The result is an ascending satellite-id list of {satellite_id, state} pairs for records actually present at that SP3 epoch. Satellites whose position record is the SP3 missing-orbit sentinel are absent from the list.

Returns {:ok, [{satellite_id, %Sidereon.GNSS.SP3.State{}}]} or {:error, reason}.

to_iodata(sp3, opts \\ [])

@spec to_iodata(
  t(),
  keyword()
) :: iodata()

Serialize the product to standard SP3-c / SP3-d text as iodata. Pure, no I/O.

This is the inverse of load/1 / parse/1: a read → (merge/2) → write pipeline round-trips to a single standard SP3 file any reader consumes. The output is deterministic (same product → identical bytes). Header fields (version, epoch count, satellite list, time system, week / seconds-of-week / MJD / interval) are derived from the product.
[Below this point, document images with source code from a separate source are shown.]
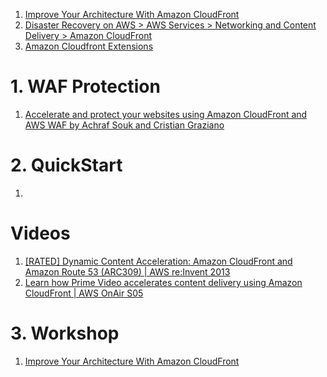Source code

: 
1. [Improve Your Architecture With Amazon CloudFront](https://catalog.us-east-1.prod.workshops.aws/workshops/4557215e-2a5c-4522-a69b-8d058aba088c/en-US)
2. [Disaster Recovery on AWS > AWS Services > Networking and Content Delivery > Amazon CloudFront](https://disaster-recovery.workshop.aws/en/services/networking/cloudfront.html)
3. [Amazon Cloudfront Extensions](https://awslabs.github.io/aws-cloudfront-extensions/workshop/)

# 1. WAF Protection

1. [Accelerate and protect your websites using Amazon CloudFront and AWS WAF by Achraf Souk and Cristian Graziano](https://aws.amazon.com/blogs/networking-and-content-delivery/accelerate-and-protect-your-websites-using-amazon-cloudfront-and-aws-waf/)

# 2. QuickStart

1. [](https://aws.amazon.com/cloudfront/getting-started/)

# Videos

1. [[RATED] Dynamic Content Acceleration: Amazon CloudFront and Amazon Route 53 (ARC309) | AWS re:Invent 2013](https://www.youtube.com/watch?v=UiXRVHgQ_Gg)
1. [Learn how Prime Video accelerates content delivery using Amazon CloudFront | AWS OnAir S05](https://www.youtube.com/watch?v=sy4SFaWrnbY)

# 3. Workshop

1. [Improve Your Architecture With Amazon CloudFront](https://catalog.us-east-1.prod.workshops.aws/workshops/4557215e-2a5c-4522-a69b-8d058aba088c/en-US/performance/dynamic-contents)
A satellite absent at an epoch is written as the SP3 missing-orbit sentinel, so a quarantined merge/2 cell re-reads as missing, never a fabricated position.

Examples

{:ok, sp3} = Sidereon.GNSS.SP3.load("igs.sp3")
iodata = Sidereon.GNSS.SP3.to_iodata(sp3)
{:ok, reparsed} = Sidereon.GNSS.SP3.parse(IO.iodata_to_binary(iodata))
Sidereon.GNSS.SP3.satellite_ids(reparsed) == Sidereon.GNSS.SP3.satellite_ids(sp3)
#=> true

to_sp3_string(sp3, opts \\ [])

@spec to_sp3_string(
  t(),
  keyword()
) :: binary()

Serialize the product to an SP3 text binary.